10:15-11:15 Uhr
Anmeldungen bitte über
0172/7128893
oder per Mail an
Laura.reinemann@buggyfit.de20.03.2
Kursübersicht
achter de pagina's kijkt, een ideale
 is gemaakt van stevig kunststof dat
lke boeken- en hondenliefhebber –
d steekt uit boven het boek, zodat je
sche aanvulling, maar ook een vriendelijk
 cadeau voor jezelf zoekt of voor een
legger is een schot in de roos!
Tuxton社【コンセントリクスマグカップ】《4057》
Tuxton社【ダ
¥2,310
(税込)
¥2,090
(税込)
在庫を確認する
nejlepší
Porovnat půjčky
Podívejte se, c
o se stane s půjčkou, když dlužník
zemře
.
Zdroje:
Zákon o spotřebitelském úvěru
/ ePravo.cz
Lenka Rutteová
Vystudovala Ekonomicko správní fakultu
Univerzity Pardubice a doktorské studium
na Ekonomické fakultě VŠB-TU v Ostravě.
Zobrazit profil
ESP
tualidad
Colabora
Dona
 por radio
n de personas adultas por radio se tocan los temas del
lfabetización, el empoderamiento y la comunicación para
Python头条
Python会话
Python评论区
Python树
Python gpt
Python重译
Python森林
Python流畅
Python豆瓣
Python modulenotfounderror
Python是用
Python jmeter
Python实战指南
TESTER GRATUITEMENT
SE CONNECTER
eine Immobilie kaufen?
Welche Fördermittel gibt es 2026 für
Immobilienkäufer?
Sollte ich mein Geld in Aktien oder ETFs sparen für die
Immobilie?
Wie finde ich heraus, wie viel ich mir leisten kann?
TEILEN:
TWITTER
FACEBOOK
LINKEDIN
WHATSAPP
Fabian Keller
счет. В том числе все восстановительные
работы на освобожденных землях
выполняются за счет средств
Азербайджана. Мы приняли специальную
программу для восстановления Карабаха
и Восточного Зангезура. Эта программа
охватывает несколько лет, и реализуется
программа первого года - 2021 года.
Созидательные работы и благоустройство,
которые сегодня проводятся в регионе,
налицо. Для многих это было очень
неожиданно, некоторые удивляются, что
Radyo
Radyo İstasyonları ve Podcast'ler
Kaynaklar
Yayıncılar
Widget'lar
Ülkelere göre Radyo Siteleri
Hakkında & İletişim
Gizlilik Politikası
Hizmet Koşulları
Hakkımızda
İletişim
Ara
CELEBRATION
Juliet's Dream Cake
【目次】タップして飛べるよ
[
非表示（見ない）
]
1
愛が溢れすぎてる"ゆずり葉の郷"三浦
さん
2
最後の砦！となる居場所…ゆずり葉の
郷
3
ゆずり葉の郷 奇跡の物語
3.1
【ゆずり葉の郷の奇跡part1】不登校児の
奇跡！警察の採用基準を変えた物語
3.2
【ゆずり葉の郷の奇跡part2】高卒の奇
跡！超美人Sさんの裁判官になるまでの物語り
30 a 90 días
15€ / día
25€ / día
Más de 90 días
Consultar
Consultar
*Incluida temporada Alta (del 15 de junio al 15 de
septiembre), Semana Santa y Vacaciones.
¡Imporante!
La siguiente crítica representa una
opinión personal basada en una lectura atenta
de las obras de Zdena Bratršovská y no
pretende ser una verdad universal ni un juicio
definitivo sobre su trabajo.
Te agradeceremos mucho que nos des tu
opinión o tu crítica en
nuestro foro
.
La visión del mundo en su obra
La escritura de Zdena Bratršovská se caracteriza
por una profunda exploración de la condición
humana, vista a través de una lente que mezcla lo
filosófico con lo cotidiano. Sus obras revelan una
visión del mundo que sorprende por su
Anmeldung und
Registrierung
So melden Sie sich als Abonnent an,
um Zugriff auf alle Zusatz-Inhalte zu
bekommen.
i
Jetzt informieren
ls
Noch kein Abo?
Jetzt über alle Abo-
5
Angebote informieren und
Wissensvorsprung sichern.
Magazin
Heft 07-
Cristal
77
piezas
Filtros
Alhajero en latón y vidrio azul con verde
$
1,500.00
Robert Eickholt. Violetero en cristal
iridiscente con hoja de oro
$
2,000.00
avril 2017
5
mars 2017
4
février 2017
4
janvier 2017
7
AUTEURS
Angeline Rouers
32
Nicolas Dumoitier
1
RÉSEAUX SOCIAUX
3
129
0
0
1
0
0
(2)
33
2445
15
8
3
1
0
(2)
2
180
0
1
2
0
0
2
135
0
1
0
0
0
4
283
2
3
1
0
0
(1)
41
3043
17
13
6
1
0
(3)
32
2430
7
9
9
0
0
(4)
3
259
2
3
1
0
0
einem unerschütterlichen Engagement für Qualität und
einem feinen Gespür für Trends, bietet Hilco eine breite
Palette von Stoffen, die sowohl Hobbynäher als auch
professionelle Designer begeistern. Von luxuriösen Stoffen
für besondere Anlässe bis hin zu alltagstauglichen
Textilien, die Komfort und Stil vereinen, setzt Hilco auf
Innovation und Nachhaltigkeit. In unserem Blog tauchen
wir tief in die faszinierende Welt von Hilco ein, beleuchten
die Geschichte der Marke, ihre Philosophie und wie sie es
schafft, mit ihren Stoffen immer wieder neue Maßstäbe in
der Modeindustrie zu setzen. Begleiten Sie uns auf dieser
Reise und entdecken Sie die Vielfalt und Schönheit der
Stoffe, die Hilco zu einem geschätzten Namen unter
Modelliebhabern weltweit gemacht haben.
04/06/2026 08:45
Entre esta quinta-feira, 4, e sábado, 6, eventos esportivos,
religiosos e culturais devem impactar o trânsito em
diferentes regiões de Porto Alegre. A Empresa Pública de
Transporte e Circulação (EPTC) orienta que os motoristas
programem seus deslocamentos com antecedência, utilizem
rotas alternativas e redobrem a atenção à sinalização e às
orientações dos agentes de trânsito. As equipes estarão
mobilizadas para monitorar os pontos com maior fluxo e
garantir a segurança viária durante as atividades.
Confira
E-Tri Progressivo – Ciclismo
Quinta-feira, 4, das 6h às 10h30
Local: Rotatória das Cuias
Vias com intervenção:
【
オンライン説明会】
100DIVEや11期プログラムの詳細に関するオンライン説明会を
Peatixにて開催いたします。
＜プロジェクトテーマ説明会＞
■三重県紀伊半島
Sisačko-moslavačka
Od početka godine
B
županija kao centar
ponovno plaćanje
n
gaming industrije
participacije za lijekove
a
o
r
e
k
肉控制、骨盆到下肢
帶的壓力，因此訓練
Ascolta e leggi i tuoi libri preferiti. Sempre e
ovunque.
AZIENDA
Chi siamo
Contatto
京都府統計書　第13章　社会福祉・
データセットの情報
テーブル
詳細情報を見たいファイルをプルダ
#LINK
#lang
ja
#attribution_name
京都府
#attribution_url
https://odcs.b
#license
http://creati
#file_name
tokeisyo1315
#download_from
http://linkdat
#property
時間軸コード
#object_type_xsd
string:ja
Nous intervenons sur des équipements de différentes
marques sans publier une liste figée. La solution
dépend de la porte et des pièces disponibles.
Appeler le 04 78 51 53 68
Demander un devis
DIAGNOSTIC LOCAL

* Work to complete *
Can you print, character for character, every line of the listing from its very first line through the line that contains "программа первого года - 2021 года.", with that last line included?

* Solution below *
10:15-11:15 Uhr
Anmeldungen bitte über
0172/7128893
oder per Mail an
Laura.reinemann@buggyfit.de20.03.2
Kursübersicht
achter de pagina's kijkt, een ideale
 is gemaakt van stevig kunststof dat
lke boeken- en hondenliefhebber –
d steekt uit boven het boek, zodat je
sche aanvulling, maar ook een vriendelijk
 cadeau voor jezelf zoekt of voor een
legger is een schot in de roos!
Tuxton社【コンセントリクスマグカップ】《4057》
Tuxton社【ダ
¥2,310
(税込)
¥2,090
(税込)
在庫を確認する
nejlepší
Porovnat půjčky
Podívejte se, c
o se stane s půjčkou, když dlužník
zemře
.
Zdroje:
Zákon o spotřebitelském úvěru
/ ePravo.cz
Lenka Rutteová
Vystudovala Ekonomicko správní fakultu
Univerzity Pardubice a doktorské studium
na Ekonomické fakultě VŠB-TU v Ostravě.
Zobrazit profil
ESP
tualidad
Colabora
Dona
 por radio
n de personas adultas por radio se tocan los temas del
lfabetización, el empoderamiento y la comunicación para
Python头条
Python会话
Python评论区
Python树
Python gpt
Python重译
Python森林
Python流畅
Python豆瓣
Python modulenotfounderror
Python是用
Python jmeter
Python实战指南
TESTER GRATUITEMENT
SE CONNECTER
eine Immobilie kaufen?
Welche Fördermittel gibt es 2026 für
Immobilienkäufer?
Sollte ich mein Geld in Aktien oder ETFs sparen für die
Immobilie?
Wie finde ich heraus, wie viel ich mir leisten kann?
TEILEN:
TWITTER
FACEBOOK
LINKEDIN
WHATSAPP
Fabian Keller
счет. В том числе все восстановительные
работы на освобожденных землях
выполняются за счет средств
Азербайджана. Мы приняли специальную
программу для восстановления Карабаха
и Восточного Зангезура. Эта программа
охватывает несколько лет, и реализуется
программа первого года - 2021 года.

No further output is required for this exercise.